Under Scott Gottlieb I thought the FDA was really moving in the right direction, with his departure things seem to be headed back toward where they were. I don't know how flexible they will be in terms of accepting changes NWBO is looking to make in evaluating the Phase 3 Trial data.
I believe in Europe and elsewhere the authorities are more open to thinking for themselves about how drugs are working. If you have results showing that substantial numbers benefit from the drug, even if you failed to meet pre-established goals, I believe they will see the benefits and approvals will result.
Sadly, many highly regarded American Doctor's have moved overseas into world class hospitals where they can use drugs and techniques that are not yet approved in the U.S. Programs like 60 Minutes have reported on these facilities, where not only is the medical treatment excellent, but so is the food, and while you're recuperating you do so in world class 5 star hotels that have needed nursing and other support. The cost of treatment is lower than here, and I believe some insurance companies are starting to consider authorizing the foreign coverage.
I believe the ball is in the FDA's court, they can continue to do things as they do, and chase more Doctor's to establish foreign practices, or they can modernize they're thinking and permit drugs which clearly show benefits to be used faster. The NWBO trial has taken over a decade, that is ridiculous, and it's far from the only one to do so. The FDA needs to get inside the trials, work with the clinicians, and when they see benefits, say it's approved, not wait for further documentation. Run Phase 4's to validate what they approve for every drug, and be open to removing the approval if problems are seen, but get new products on the market for much lower trial costs, and lower prices, in a fraction of the time that's currently required.
As I understand it, NICE will go active with their considerations, as and when a marketing authorisation application (MAA) is submitted to the regulatory authority, which is the EMA, unless and until the UK leaves the EU without agreement, in which case it reverts to the MHRA.
At the same time as submitting the MAA, the company should also make submission to NICE. The submission to NICE will have much in common with the MAA submission, but will also require the company to provide data to support their view about how the treatment affords additional Quality-adjusted Life Years (QALY's), because NICE is interested in cost-effectiveness, whereas the FDA and the EMA couldn't care less.
So the submission to NICE has to include pricing proposals, and has to include a state partition analysis (basically how long you live without debilitating disease progression), so they can assess price per QALY gained. NICE will pay higher per QALY if the treatment is considered an 'end of life' treatment, which is when life expectancy under existing treatments is less than 2yrs. Arguably, DCVaxL would qualify for such a higher rate. If NICE agrees a treatment is cost-effective at a certain price and makes a recommendation to that effect, then the NHS will fund and make fully available.
I get the impression that a lot of companies make an initial pricing proposal, expecting to be knocked down, and then 'adjust' their price if necessary.
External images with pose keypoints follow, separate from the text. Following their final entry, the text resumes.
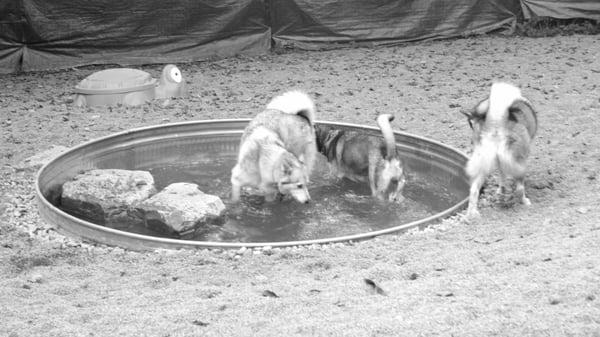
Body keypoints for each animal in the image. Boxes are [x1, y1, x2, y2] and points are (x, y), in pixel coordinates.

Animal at [464, 80, 540, 218]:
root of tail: (496, 124)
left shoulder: (499, 161)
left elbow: (502, 177)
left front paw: (501, 190)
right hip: (520, 163)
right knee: (520, 189)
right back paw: (525, 202)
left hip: (483, 163)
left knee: (474, 190)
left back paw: (472, 215)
Nobody will pay US drug prices...
NHS/NICE also use the NIHR body which 'horizon scans' promising new treatments, and puts them on the list for NICE to begin its consultation process. That bit has happened. But it won't go past the early consultation phase until NWBO submits an MAA, and makes a suitable submission to NICE. Then what happens is NICE do their own evidence review at the same time as the MAA is being considered, with the intention of making their recommendation almost simultaneously with the MAA approval (if indeed it is forthcoming). They did this with the two approved Car-T's, announcing their decision within days of EMA approval. (Accepting one but not the other if I recall correctly)
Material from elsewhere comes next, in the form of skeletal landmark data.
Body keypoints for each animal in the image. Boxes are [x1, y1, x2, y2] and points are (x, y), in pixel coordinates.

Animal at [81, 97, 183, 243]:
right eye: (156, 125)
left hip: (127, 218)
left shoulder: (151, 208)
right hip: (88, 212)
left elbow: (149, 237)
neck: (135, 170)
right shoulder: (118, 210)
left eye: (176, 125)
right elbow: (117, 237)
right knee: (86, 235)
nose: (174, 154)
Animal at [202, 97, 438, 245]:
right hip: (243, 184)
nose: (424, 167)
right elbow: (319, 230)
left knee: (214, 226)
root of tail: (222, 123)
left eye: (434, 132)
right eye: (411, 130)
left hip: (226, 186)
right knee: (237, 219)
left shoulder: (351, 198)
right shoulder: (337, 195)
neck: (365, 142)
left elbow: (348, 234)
I guess NICE would be interested in seeing the SAP, so it might be included in the submission to NICE. NWBO will be submitting unusually long term survival data to NICE, which NICE will like. If this gets approved in Europe, then I predict NICE will agree to fund if it is priced at around £150-£170k. Occasionally if NICE want to see more long term data before giving longterm commitment to fund, there is another body called the Cancer Drug Fund, which may interim fund until NICE is happy with long term data. But our long term data will be some of the most mature that NICE will have seen. That PIM designation from a few years back sounded good but in practical terms it wasn't feasible for NWBO to pursue to the next stage. It was one of those politician devised schemes that is designed to make them look like they are doing something pro-active, when they're not really. Maybe a bit like the Cancer Moonshot? But, it did get DCVax on the radar, and NICE are standing by, to go active on this. Advent are going to move into Sawston and get a licenced manufacturing facility up and running within a year I predict. All will be set.
That's why I think they should prioritise Europe, given that the FDA, imo, have already contributed to delaying this trial, and I just don't have any faith in their objectivity or their decision-making. You've only got to look at how they created the Opioid crisis to know that they don't make rational decisions.
As to my 4 RA's. Well I wasn't seriously suggesting that the FDA wouldn't be one of the 4, and I did just pick Japan out of the air...(And I know nothing about Japanese approval systems) But behind that flippancy, I do think that they should give at least as much priority to Europe as they do to the US. Don't forget Mark Lowdell has set up his Autolomous company to devise the optimum IT system for fully accountable and cost-effective delivery of autologous medicines in the UK.